Our dynamic carrier lifetime iteration method provides a decoupling scheme for carrier lifetime and input voltage, which solves the problem that carrier lifetime and electric field cannot simultaneously be variables in the carrier continuity equation. Currently, widely used device modeling software can only set the carrier recombination lifetime within the device to a fixed value and is unable to accurately characterize the carrier recombination lifetime in various regions of multi-period quantum well devices in detail. Through this model, we solved for the carrier lifetimes in various regions within the MQWs, with an iterative error of less than 1 × 10−14 ns. The solution method of this model is applicable to micro- and nano-sized LEDs with MQWs of any period.
Based on the AlGaInP/GaInP MQW LED carrier concentration calculation, our model exhibits the NC phenomenon starting at 1.75 V, which is consistent with the test results obtained from actual samples, and we can confirm that the NC phenomenon of MQW LEDs is closely related to the recombination in the MQW region. Our capacitors’ equivalent circuits showed that the LED’s total capacitance can be divided into P,N diffusion capacitance and MQW recombination capacitance. Each quantum well’s electron capacitance and hole capacitance contribute to the LED’s negative capacitance.

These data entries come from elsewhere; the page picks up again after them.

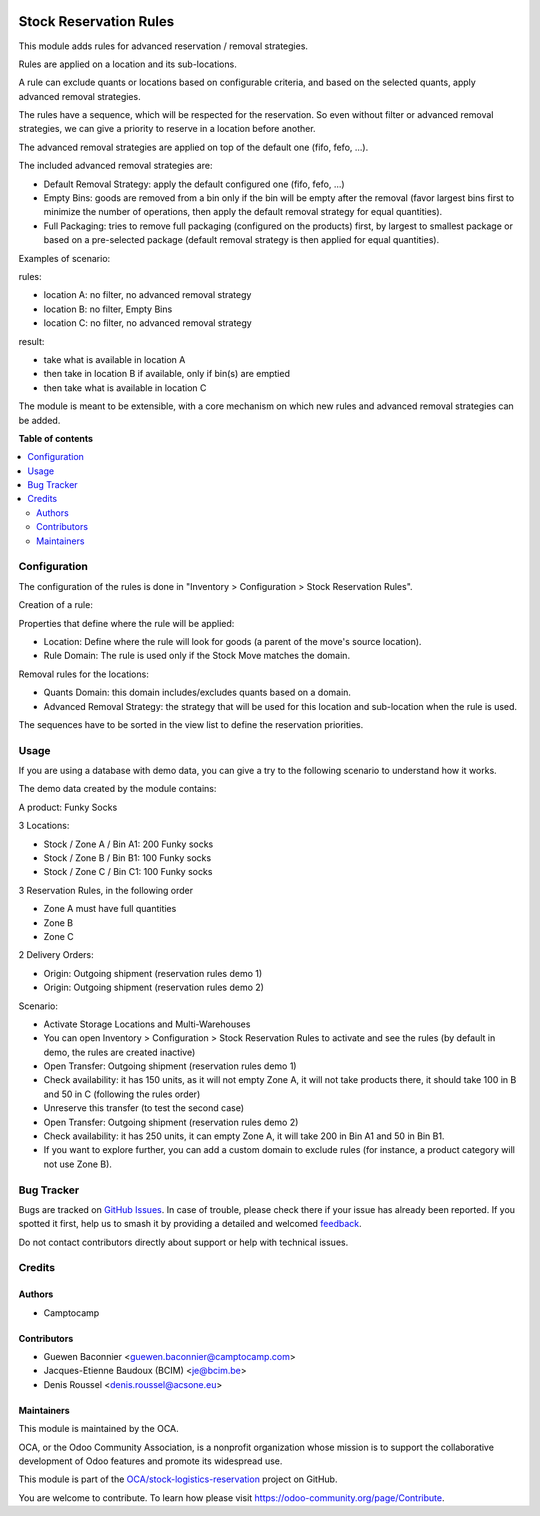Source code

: .. image:: https://odoo-community.org/readme-banner-image
   :target: https://odoo-community.org/get-involved?utm_source=readme
   :alt: Odoo Community Association

=======================
Stock Reservation Rules
=======================

.. 
   !!!!!!!!!!!!!!!!!!!!!!!!!!!!!!!!!!!!!!!!!!!!!!!!!!!!
   !! This file is generated by oca-gen-addon-readme !!
   !! changes will be overwritten.                   !!
   !!!!!!!!!!!!!!!!!!!!!!!!!!!!!!!!!!!!!!!!!!!!!!!!!!!!
   !! source digest: sha256:64233523fc411b9b58e377c4508b17525dc1c1911002d375a5edd273b7f20623
   !!!!!!!!!!!!!!!!!!!!!!!!!!!!!!!!!!!!!!!!!!!!!!!!!!!!

.. |badge1| image:: https://img.shields.io/badge/maturity-Beta-yellow.png
    :target: https://odoo-community.org/page/development-status
    :alt: Beta
.. |badge2| image:: https://img.shields.io/badge/license-AGPL--3-blue.png
    :target: http://www.gnu.org/licenses/agpl-3.0-standalone.html
    :alt: License: AGPL-3
.. |badge3| image:: https://img.shields.io/badge/github-OCA%2Fstock--logistics--reservation-lightgray.png?logo=github
    :target: https://github.com/OCA/stock-logistics-reservation/tree/18.0/stock_reserve_rule
    :alt: OCA/stock-logistics-reservation
.. |badge4| image:: https://img.shields.io/badge/weblate-Translate%20me-F47D42.png
    :target: https://translation.odoo-community.org/projects/stock-logistics-reservation-18-0/stock-logistics-reservation-18-0-stock_reserve_rule
    :alt: Translate me on Weblate
.. |badge5| image:: https://img.shields.io/badge/runboat-Try%20me-875A7B.png
    :target: https://runboat.odoo-community.org/builds?repo=OCA/stock-logistics-reservation&target_branch=18.0
    :alt: Try me on Runboat

|badge1| |badge2| |badge3| |badge4| |badge5|

This module adds rules for advanced reservation / removal strategies.

Rules are applied on a location and its sub-locations.

A rule can exclude quants or locations based on configurable criteria,
and based on the selected quants, apply advanced removal strategies.

The rules have a sequence, which will be respected for the reservation.
So even without filter or advanced removal strategies, we can give a
priority to reserve in a location before another.

The advanced removal strategies are applied on top of the default one
(fifo, fefo, ...).

The included advanced removal strategies are:

- Default Removal Strategy: apply the default configured one (fifo,
  fefo, ...)
- Empty Bins: goods are removed from a bin only if the bin will be empty
  after the removal (favor largest bins first to minimize the number of
  operations, then apply the default removal strategy for equal
  quantities).
- Full Packaging: tries to remove full packaging (configured on the
  products) first, by largest to smallest package or based on a
  pre-selected package (default removal strategy is then applied for
  equal quantities).

Examples of scenario:

rules:

- location A: no filter, no advanced removal strategy
- location B: no filter, Empty Bins
- location C: no filter, no advanced removal strategy

result:

- take what is available in location A
- then take in location B if available, only if bin(s) are emptied
- then take what is available in location C

The module is meant to be extensible, with a core mechanism on which new
rules and advanced removal strategies can be added.

**Table of contents**

.. contents::
   :local:

Configuration
=============

The configuration of the rules is done in "Inventory > Configuration >
Stock Reservation Rules".

Creation of a rule:

Properties that define where the rule will be applied:

- Location: Define where the rule will look for goods (a parent of the
  move's source location).
- Rule Domain: The rule is used only if the Stock Move matches the
  domain.

Removal rules for the locations:

- Quants Domain: this domain includes/excludes quants based on a domain.
- Advanced Removal Strategy: the strategy that will be used for this
  location and sub-location when the rule is used.

The sequences have to be sorted in the view list to define the
reservation priorities.

Usage
=====

If you are using a database with demo data, you can give a try to the
following scenario to understand how it works.

The demo data created by the module contains:

A product: Funky Socks

3 Locations:

- Stock / Zone A / Bin A1: 200 Funky socks
- Stock / Zone B / Bin B1: 100 Funky socks
- Stock / Zone C / Bin C1: 100 Funky socks

3 Reservation Rules, in the following order

- Zone A must have full quantities
- Zone B
- Zone C

2 Delivery Orders:

- Origin: Outgoing shipment (reservation rules demo 1)
- Origin: Outgoing shipment (reservation rules demo 2)

Scenario:

- Activate Storage Locations and Multi-Warehouses
- You can open Inventory > Configuration > Stock Reservation Rules to
  activate and see the rules (by default in demo, the rules are created
  inactive)
- Open Transfer: Outgoing shipment (reservation rules demo 1)
- Check availability: it has 150 units, as it will not empty Zone A, it
  will not take products there, it should take 100 in B and 50 in C
  (following the rules order)
- Unreserve this transfer (to test the second case)
- Open Transfer: Outgoing shipment (reservation rules demo 2)
- Check availability: it has 250 units, it can empty Zone A, it will
  take 200 in Bin A1 and 50 in Bin B1.
- If you want to explore further, you can add a custom domain to exclude
  rules (for instance, a product category will not use Zone B).

Bug Tracker
===========

Bugs are tracked on `GitHub Issues <https://github.com/OCA/stock-logistics-reservation/issues>`_.
In case of trouble, please check there if your issue has already been reported.
If you spotted it first, help us to smash it by providing a detailed and welcomed
`feedback <https://github.com/OCA/stock-logistics-reservation/issues/new?body=module:%20stock_reserve_rule%0Aversion:%2018.0%0A%0A**Steps%20to%20reproduce**%0A-%20...%0A%0A**Current%20behavior**%0A%0A**Expected%20behavior**>`_.

Do not contact contributors directly about support or help with technical issues.

Credits
=======

Authors
-------

* Camptocamp

Contributors
------------

- Guewen Baconnier <guewen.baconnier@camptocamp.com>
- Jacques-Etienne Baudoux (BCIM) <je@bcim.be>
- Denis Roussel <denis.roussel@acsone.eu>

Maintainers
-----------

This module is maintained by the OCA.

.. image:: https://odoo-community.org/logo.png
   :alt: Odoo Community Association
   :target: https://odoo-community.org

OCA, or the Odoo Community Association, is a nonprofit organization whose
mission is to support the collaborative development of Odoo features and
promote its widespread use.

This module is part of the `OCA/stock-logistics-reservation <https://github.com/OCA/stock-logistics-reservation/tree/18.0/stock_reserve_rule>`_ project on GitHub.

You are welcome to contribute. To learn how please visit https://odoo-community.org/page/Contribute.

We measured the capacitance characteristic curves of the samples within the frequency range of DC to 10 MHz, and we selected representative frequencies of 300 kHz, 1 MHz, and 10 MHz for detailed analysis. The measured and calculation results also showed a weakening of the NC characteristics under high-frequency AC operation conditions of the LED. Our analysis indicates that this is because the equivalent lifetime of carriers is a frequency-related variable and remains constant as the voltage changes.
In summary, the carrier distribution and capacitance of MQW LEDs are closely related to the carrier lifetime, which is modulated by the operating voltage and frequency of the LED device. This work can provide a reference for the device modeling of LEDs in display and communication applications. For instance, in higher-frequency LED optical communication applications, negative capacitance characteristics can affect the high-frequency response of the devices. Based on the device negative capacitance analysis method mentioned in this article, precise control of the device’s capacitance can be achieved to match the frequency response of specific-frequency communication systems.